The usual crazy hill bag celebration

Saturday 14 September: Mt Mavis – L/R. Leader: Ian (the granite hunter) W.

Further Information

Ian put on a private trip to Mt Mavis. I said I’d sulk if he didn’t include me. As it turned out, my presence helped towards balancing the gender ratio and increased the average age of the party.

Mt Mavis is a local name used by the Canberra Bushwalking Club. It’s SH1711 on the Rendezvous Creek 1:25000 topographic map. Enormous views are the reward for the effort in summiting it. Although not an official name, it appears in the CBC ACT Percys list as a 3 pointer and would be the 11th highest high hill in the ACT.

Many goals amongst the party members, including hill bagging, geocache finding and having a good time in the bush. My goals were to achieve the top and, once there, to get home.

My previous visits 23 Sep 06, 17 Jun 08, 24 Nov 09, 2 Apr 11, 20 May 14 and 10 Apr 18.


Distance: 17.00km | Climb: 1100m | Time: 7.30am – 5.20pm (9hrs 50mins), including 55 mins of breaks | Grading: L/R; VH(15)


Photographs are available, where you can start a large sized slideshow.


Waypoint and Track Files

Download the gpx file for this trip (if your browser does not automatically download the file, it will open the gpx file in a new window and you can then save it).
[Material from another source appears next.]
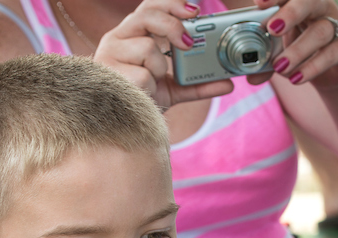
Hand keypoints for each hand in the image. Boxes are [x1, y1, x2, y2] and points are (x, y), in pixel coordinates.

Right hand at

To use in Google Earth, do File, Open… and select Gps or All files as the File Type.

Track Notes

A glorious Spring day (except for the need for rain) and we set off from the  Nursery Swamp car park in the Orroral Valley at 7.30am. An uneventful trip across to Rendezvous Creek (except for several of us in the lead at various times momentarily losing the footpad). As we descended to the creek, the first view of Mt Mavis made us gulp.

View to Mt Mavis as we near Rendezvous Creek

We crossed the creek.

Crossing Rendezvous Creek

The remains of the bridge were nearby.

Rendezvous Creek bridge site

A pause for morning tea after the leg in of 5.2km in 1hr 40mins.

The gruelling 630vm climb began at 9.25am.

Climbing to Mt Mavis at 1140m

A pause at 1340m

Snow Gum saplings at 1440m

Ian took us a little east of the usual route, so that we could examine some ‘bonus granite’.

Ian and Elena in some bonus granite at 1560m

Passing through the bonus granite at 1590m

At last we could imagine that the crest was close and could feel the gentle breeze.

Getting close to Mt Mavis at 1640m

We struggled up through the scrub, crossed over to the SW side of the crest and scrambled up the final approach to the top tor with its minimalist cairn. A leg of 3.3km in 2hrs 50mins.

I reckon the views from here are the best in the Namadgi. On summiting, right in your face is the next rock stack, as a friend said, “big pebbles”.

Rock stack SE of Mt Mavis cairn, Yankee Hats at rear

I’ve never been able to get to this and the trip to the next locally named Mt Herlt on 14 Nov 09 required us to descend towards Middle Creek to get round the enormous tors.

The panoramic views take in the Yankee Hats, Mt Gudgenby, Mt Burbidge, Mt Namadgi, Big Creamy Flats, distant views to Bimberi Peak, the Bimberi and Brindabella Ranges, a view back NW up the Mavis Ridge, Thunder Bluff and Mt Orroral and the ridge across Rendezvous Creek and round to Mt Herlt. Fabulous!

View from Mt Mavis – Next rock stack, Yankee Hats, Mt Gudgenby, Mt Burbidge, Mt Namadgi, Big Creamy Flats

View from Mt Mavis – NW up the Mavis Ridge with token snow

View generally NE from Mt Mavis

View from Mt Mavis – Rendezvous Creek flats, Mt Herlt, rock stack to SE

The others scrambled up.

Scrambling to the top

After taking in the views we enjoyed lunch.


Two of the crazies celebrated in usual style when a hilltop is bagged, then it was time to descend.

Descending from the top tor

We began the return journey at 12.50pm, taking a more easterly route to the usual which turned out to be a bit scrubbier and slower.

Lyrebird nest

Descending at 1290m

But we did find some more nice bonus granite!

Granite at 1240m

At last and thankfully we reached Rendezvous Creek and watered up.

Watering up at Rendezvous Creek

So all that was left was to climb to the saddle, lose ourselves a few more times on the footpad back to the NSWT and down the hill to the cars. Some nice track-side flowers.

Track side flowers on the Nursery Swamp Walking Track

Our return leg was 8.5km in 4hrs 30mins.

A classic, hard Namadgi trip with rewarding views. Thanks for putting it on Ian. Thanks for your company ladies. I shall never go again (until next time).

Track Maps

Track overview

Track 1

Track 2



6 walkers – Meghan B, Robyn H, Lauren O, Elena S, Ian W (leader), me.